Neural Networks: From the Perceptron to GPT and Modern AI

The Dawn of Neural Networks (1950s–1960s)

In 1957, Frank Rosenblatt introduced the Perceptron, the very first artificial neural network capable of simple learning. It generated huge excitement, with newspapers calling it a “thinking machine.”

But in 1969, Marvin Minsky and Seymour Papert published Perceptrons, showing its mathematical limits. The single-layer perceptron couldn’t solve basic problems like XOR or recognise global structures in images. This critique led to reduced funding and the first AI winter.

Backpropagation and the Revival (1970s–1980s)

In the Soviet Union, Alexey Ivakhnenko experimented with multilayer networks (GMDH). Around the same time, in 1974, Paul Werbos introduced the backpropagation algorithm in his PhD thesis. His work went largely unnoticed.

The breakthrough came in 1986, when Geoffrey Hinton, David Rumelhart, and Ronald Williams demonstrated that backpropagation could train multilayer networks. Neural networks were back in the spotlight.

Deep Learning Emerges (1990s–2000s)

In 1998, Yann LeCun developed LeNet-5, a convolutional neural network (CNN) capable of reading handwritten digits. This was the foundation of modern computer vision.

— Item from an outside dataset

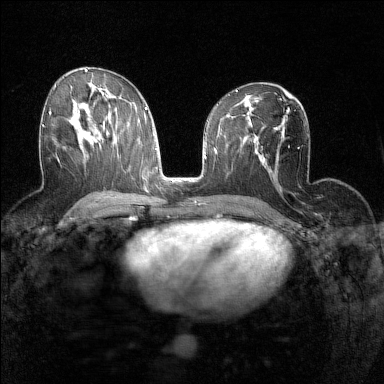
Breast MRI (dynamic contrast-enhanced), one axial slice. Position 80 of 160 along the scan axis. Dynamic contrast-enhanced series, time point 2 of 7 at this slice position (early post-contrast). 1.5 T. TE 1.8 ms, TR 5 ms. 384 × 384 image matrix, field of view 280 × 280 mm. Female patient.
Outlined on this slice (semi-automatically segmented with operator editing):
- enhancing-tissue mask used for the functional tumour volume (all voxels passing the contrast-enhancement thresholds inside the analysis volume; usually the tumour): bounding box (x1, y1, x2, y2) in pixels: (42, 111, 58, 159)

In 2006, Hinton and colleagues revived the field once again, coining the term deep learning to describe networks with many layers.

The Revolution (2010s)

The real explosion came in 2012 with AlexNet, created by Alex Krizhevsky, Ilya Sutskever, and Geoffrey Hinton. By winning the ImageNet competition by a huge margin, AlexNet proved deep learning’s superiority in computer vision.

In 2014, Ian Goodfellow introduced GANs (Generative Adversarial Networks), a new way to generate realistic images.
In 2017, the Transformer architecture (Attention Is All You Need) changed the landscape, laying the foundation for today’s large language models.

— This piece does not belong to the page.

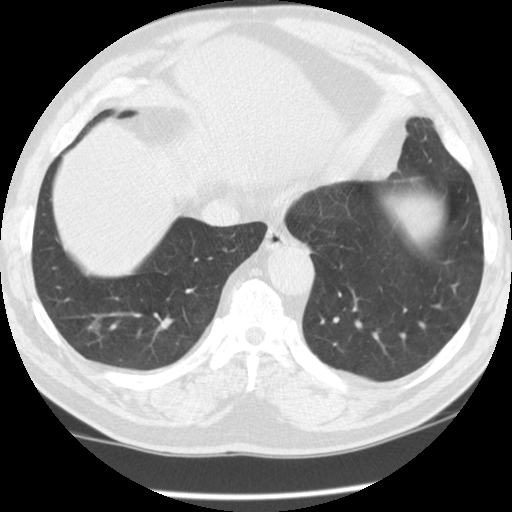
Chest CT (low-dose screening protocol), one axial image, second screening round (one year after baseline), lung window (W 1500 / L -600 HU), 2.5 mm slice thickness, 120 kVp. Male participant, aged 62 years at enrolment.
- Expert reader's lesion annotation, box from (x=64, y=303) to (x=121, y=359) px.
- Screening reader's record for this exam (one nodule recorded; not confirmed to be the boxed lesion): non-calcified nodule or mass ≥4 mm, right lower lobe, 13 × 11 mm, smooth margins, ground glass attenuation, pre-existing on the prior screen: yes; interval growth: no.
- Later outcome: lung cancer diagnosed 330 days after this screen — bronchiolo-alveolar carcinoma, non-mucinous, right lower lobe, well differentiated (G1), stage IA (AJCC 6th edition), 14 mm at pathology.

The Age of LLMs (2018–2025)

OpenAI’s GPT series (2018–2020) scaled Transformers to new heights. GPT-2 surprised the world with fluent text generation, and GPT-3 (175 billion parameters) demonstrated few-shot learning abilities.

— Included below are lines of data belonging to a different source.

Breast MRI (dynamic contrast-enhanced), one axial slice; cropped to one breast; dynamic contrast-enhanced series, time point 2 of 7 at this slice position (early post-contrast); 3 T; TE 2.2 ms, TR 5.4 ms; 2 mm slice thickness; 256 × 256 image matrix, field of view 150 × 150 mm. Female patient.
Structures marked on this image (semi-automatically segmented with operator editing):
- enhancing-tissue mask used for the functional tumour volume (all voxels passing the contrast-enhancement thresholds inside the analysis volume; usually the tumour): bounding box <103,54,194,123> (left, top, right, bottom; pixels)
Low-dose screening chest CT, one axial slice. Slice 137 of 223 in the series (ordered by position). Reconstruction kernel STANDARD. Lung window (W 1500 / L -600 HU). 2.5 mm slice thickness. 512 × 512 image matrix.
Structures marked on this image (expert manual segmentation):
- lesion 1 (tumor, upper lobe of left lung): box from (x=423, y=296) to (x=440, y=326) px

In 2022, ChatGPT made conversational AI accessible to everyone.
In 2023, GPT-4 introduced multimodality, understanding both text and images.
By 2025, large language models are multimodal assistants, combining text, vision, audio, and tools in everyday life.

For Further Reading (Academic Notes)

Rosenblatt, F. (1958). The Perceptron: A probabilistic model for information storage and organization in the brain. Psychological Review, 65(6), 386–408.
Minsky, M., & Papert, S. (1969). Perceptrons: An introduction to computational geometry. MIT Press.
Werbos, P. J. (1974). Beyond regression: New tools for prediction and analysis in the behavioral sciences (Doctoral dissertation, Harvard University).
Rumelhart, D. E., Hinton, G. E., & Williams, R. J. (1986). Learning representations by back-propagating errors. Nature, 323(6088), 533–536.
LeCun, Y., Bottou, L., Bengio, Y., & Haffner, P. (1998). Gradient-based learning applied to document recognition. Proceedings of the IEEE, 86(11), 2278–2324.
Hinton, G. E., Osindero, S., & Teh, Y. W. (2006). A fast learning algorithm for deep belief nets. Neural Computation, 18(7), 1527–1554.
Krizhevsky, A., Sutskever, I., & Hinton, G. E. (2012). ImageNet classification with deep convolutional neural networks. NeurIPS, 25, 1097–1105.
Goodfellow, I., et al. (2014). Generative adversarial nets. NeurIPS, 27, 2672–2680.
Vaswani, A., et al. (2017). Attention is all you need. NeurIPS, 30, 5998–6008.
Brown, T. B., et al. (2020). Language models are few-shot learners. NeurIPS, 33, 1877–1901.